§ ESTRATTO DEL DOCUMENTO
Le difficoltà erano tante, ma anche la forza era tanta. Il pensiero di mio marito e dei miei figli mi davano questa forza e ho sempre portato avanti il nome di Lucio. Quando hanno tentato di farmi chiudere, ho pensato che se un giorno lo avessi fatto sarebbe stato per mia volontà e non perché me lo avessero imposto gli altri. Volevano distruggermi come donna, come tutto.

Però devo anche dire che c’è stata molta gente buona con noi, da cui ho avuto solidarietà, e ne ho avuta anche dalle ditte e dalle aziende, che mi diedero la possibilità di riprendermi e di dilazionare i pagamenti. Scrissi una lettera a tutti dicendo che avrei pagato e che non mi sarei tirata indietro. Sarebbe stato più facile dichiarare fallimento, ma vengo da una famiglia di operai e sono stata abituata all’onestà. Certo era pur sempre un’attività che era partita da appena un anno e le difficoltà c’erano, ma onorai tutti i miei impegni.

§ COMPITI DELL'ESERCIZIO
1. Stabilisci se le affermazioni (a), (b) e (c) concordano con il testo riportato sopra, rispondendo sì o no e citando alla lettera le parole decisive. (a) L'attività era partita da appena un anno. (b) Secondo il testo, venne dichiarato fallimento. (c) Ditte e aziende concessero di dilazionare i pagamenti.
2. Ricopia fedelmente dal testo la parte che si apre con le parole contenenti "Però devo anche" e si chiude con "i miei impegni.".

§ DATI DI PARTENZA
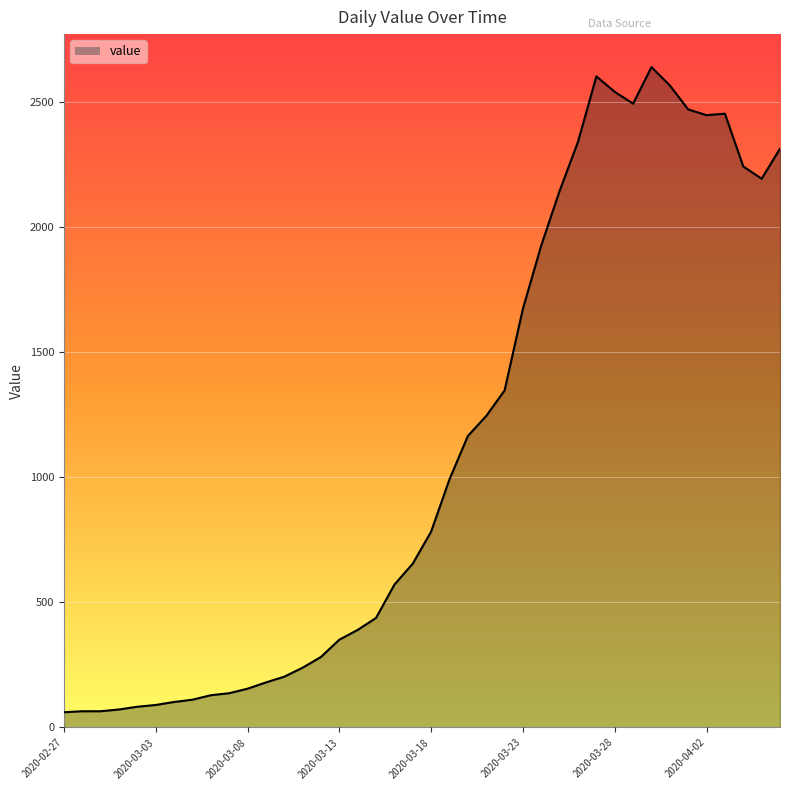

What is the difference between the maximum and minimum values?

2578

§ SOLUZIONI DEI COMPITI
1.
(a) Sì: "Certo era pur sempre un’attività che era partita da appena un anno".
(b) No: "Sarebbe stato più facile dichiarare fallimento, ma vengo da una famiglia di operai e sono stata abituata all’onestà".
(c) Sì: "mi diedero la possibilità di riprendermi e di dilazionare i pagamenti".

2.
Però devo anche dire che c’è stata molta gente buona con noi, da cui ho avuto solidarietà, e ne ho avuta anche dalle ditte e dalle aziende, che mi diedero la possibilità di riprendermi e di dilazionare i pagamenti. Scrissi una lettera a tutti dicendo che avrei pagato e che non mi sarei tirata indietro. Sarebbe stato più facile dichiarare fallimento, ma vengo da una famiglia di operai e sono stata abituata all’onestà. Certo era pur sempre un’attività che era partita da appena un anno e le difficoltà c’erano, ma onorai tutti i miei impegni.